A combination of depreciated rupee and hike in the non-resident (external) rupee account (NRE) deposit rates by banks from around 3.8 per cent to up to 9.5 per cent in December resulted into a sharp rise in the deposits in the NRE accounts as it reached $3.47 billion (Rs 17,350 crore) in the period between April and December 2011. The net addition in the month of December stood at $658 million as banks hiked interest rate offering after RBIs deregulation on December 16,according to data released by the central bank on NRE deposits.
The net NRE deposits in 2010-11 stood at a (-)280 million dollars as against $3.47 billion in the first nine month of the fiscal 2012. While in the months of November and December it stood at $898 million and $658 million respectively,bankers say that January numbers too will be strong as the high interest rates continues to draw strong flows in January
High inflows have been a result of the combination of good conversion rates because of depreciated rupee and high interest rates that are on offer now after the deregulation.

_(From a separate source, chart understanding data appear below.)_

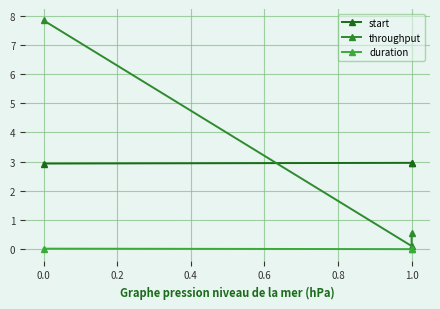

Which series changed the most between 0.0 and 0.2?

throughput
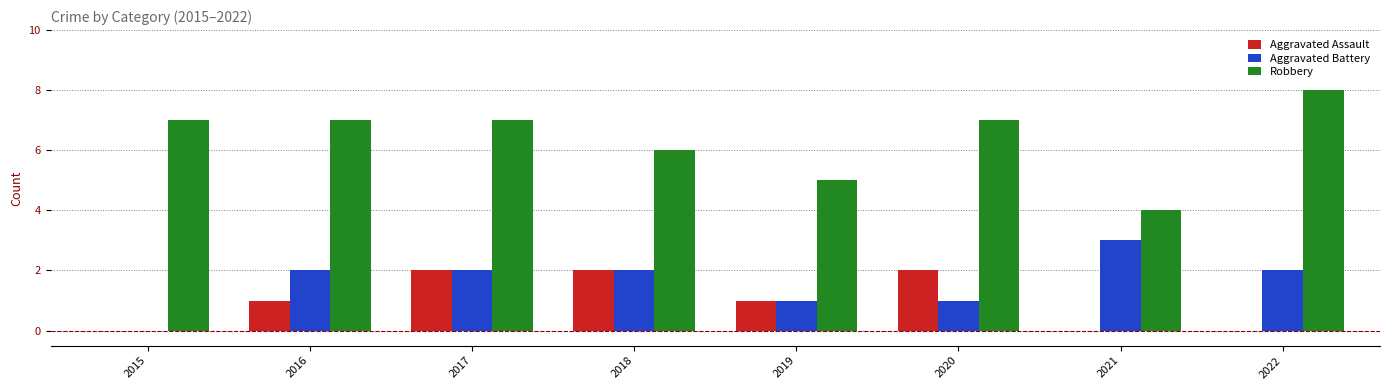

Reading left to right, transcribe all the data shown in this chart.

Aggravated Assault: 0	1	2	2	1	2	0	0
Aggravated Battery: 0	2	2	2	1	1	3	2
Robbery: 7	7	7	6	5	7	4	8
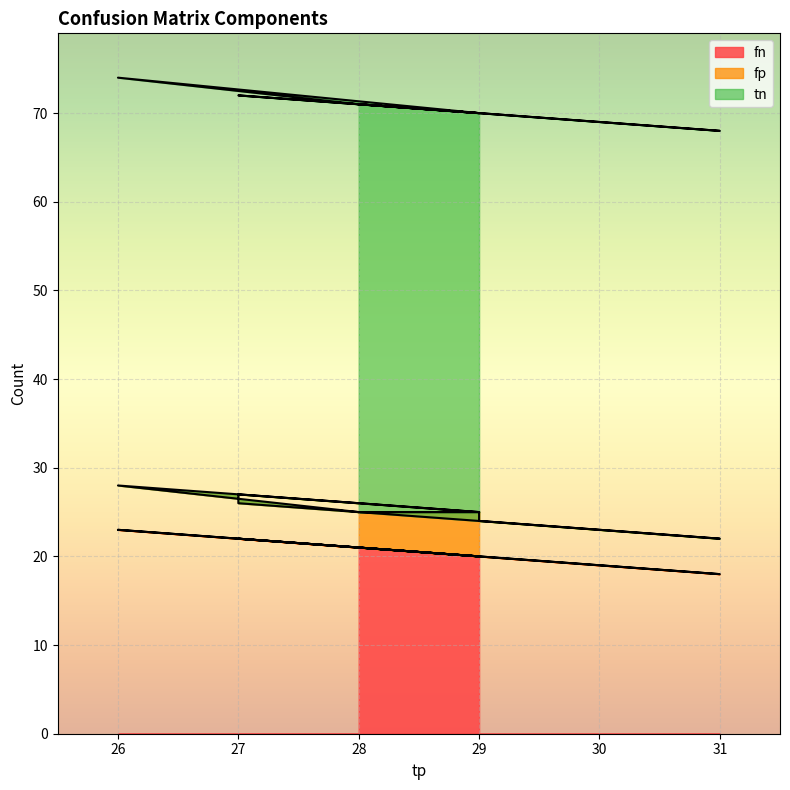

Reading right to left, list all the values displayed in this chart.

fn: 28=21	29=20	26=23	28=21	29=20	29=20	31=18	27=22	27=22	29=20
fp: 28=4	29=5	26=5	28=4	29=5	29=4	31=4	27=4	27=5	29=5
tn: 28=46	29=45	26=46	28=46	29=45	29=46	31=46	27=46	27=45	29=45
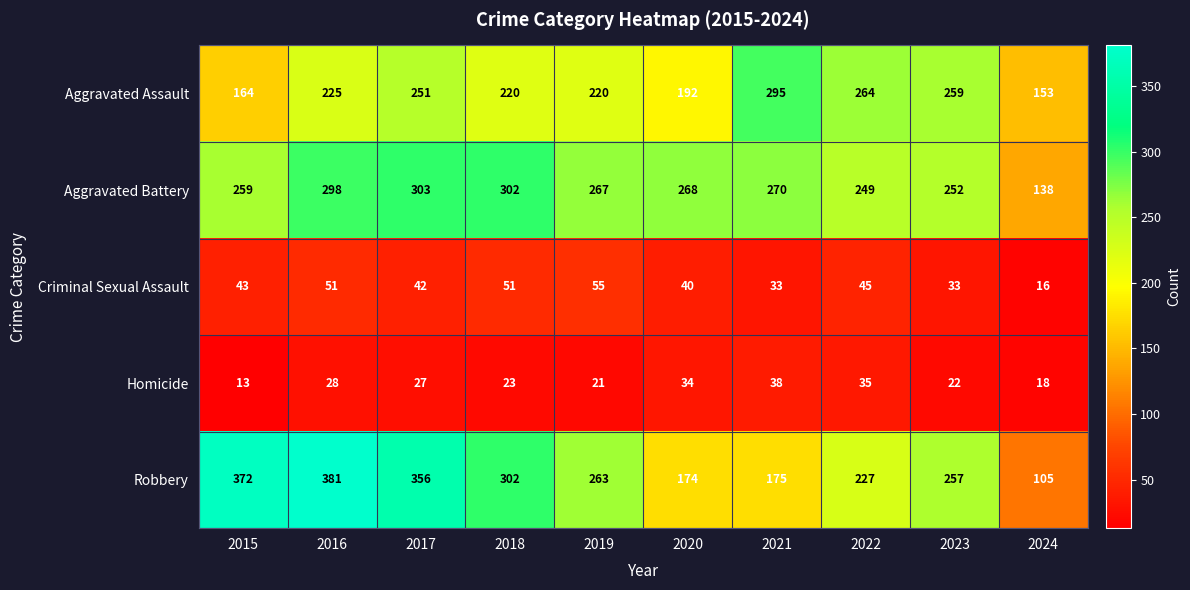

What is the smallest value displayed?

13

We have witnessed strong flows even in January, said KVS Manian,president-consumer banking,Kotak Mahindra Bank.
While a lot of fresh money is coming,money is also moving from the FCNR(B) (Foreign currency non-resident) accounts to NRE accounts as a result of a good conversion rates that were available in the previous quarter.
According to a government official who did not wish to be named,RBI,in its bankers meet on January 24,at the third quarter monetary policy review,asked them on the reason for the jump in the NRE deposits and several bankers argued that a lot of money is moving from FCNR(B) accounts to NRE accounts.
NRE accounts are one where non-resident Indians can park their overseas savings that are remitted to India by converting into rupee and RBI in December deregulated the interest rates offered by banks in these accounts as a move to increase the inflow and stabilise rupee. Post the deregulation banks raised the interest rate offerings on these accounts from around 3.8 per cent to up to 9.5 per cent. Bankers say that while the rupee is now trading below 50 against a dollar,the high interest rates on offer will still continue to attract inflows.
The conversion rates are still better than what they were six months ago and the interest rates continue to remain attractive,hence the flows are expected to remain strong, said Manian.